Altmetric currently gives this article a score of eighty-nine and notes that it has done particularly well, ranking in the top five percent of all articles ever tracked by Altmetric.  The article was also ranked number one of sixty-five articles of a similar age (published within six weeks of each other) published in Climatic Change.

Traditionally, publishers of scientific journals have measured the impact of a research article by the number of times it is cited in other publications by other researchers. Altmetric tracks, collects, and measures data gathered from places where professionals and members of the public talk about science online—blogs, Twitter, Facebook, message boards, and mainstream newspapers and magazines. This allows researchers and publishers to see what people are saying about a scholarly paper and how much attention it is receiving relative to peer articles.

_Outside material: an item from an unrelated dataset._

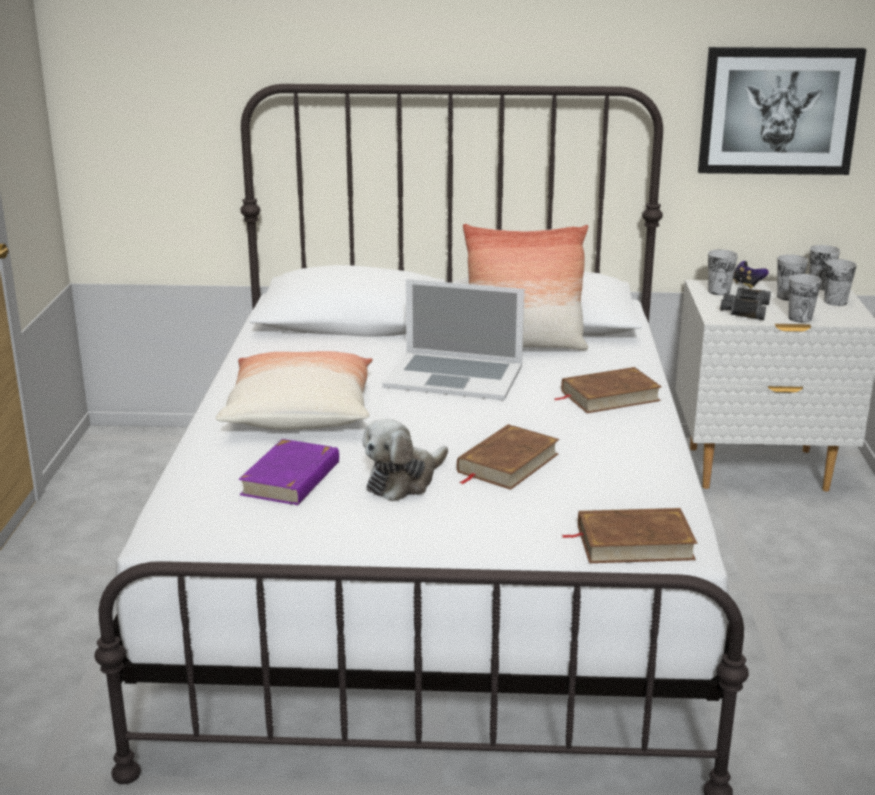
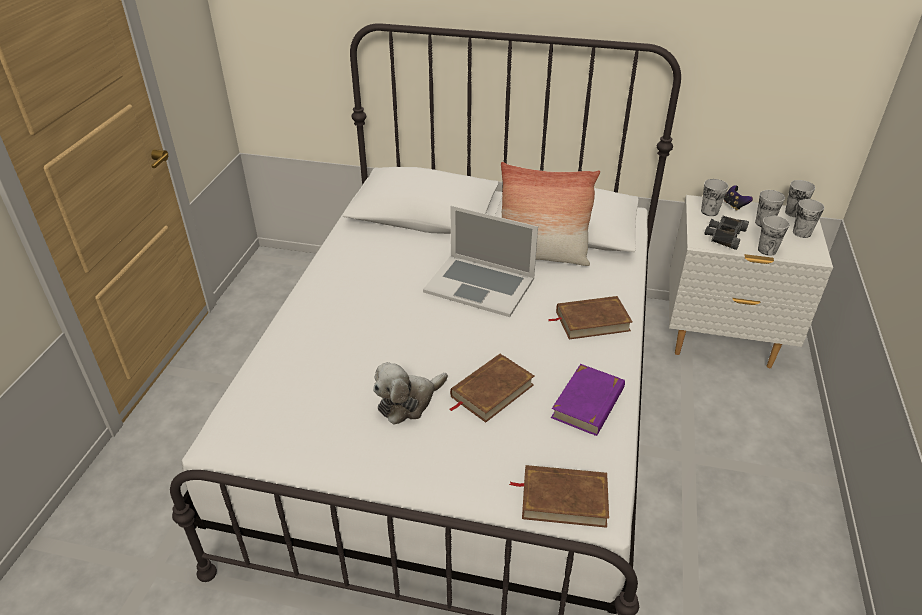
camera: 10 degrees right, 15 degrees up
(291, 478) = (327, 388): purple book -> purple book (588, 403)
(299, 412) = (355, 314): pillow -> none
(779, 111) = (783, 70): picture -> none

“This new way of gathering and analyzing data about a particular publication’s digital impact is an important step in understanding how much impact our work is having,” said Vedlitz. “It’s especially important when the research is on a subject as critical as climate change,” he added.

The cited article can be found at: “Scientists’ Views and Positions on Global Warming and Climate Change: A Content Analysis of Congressional Testimonies,” Climatic Change (2015) 131:487–503.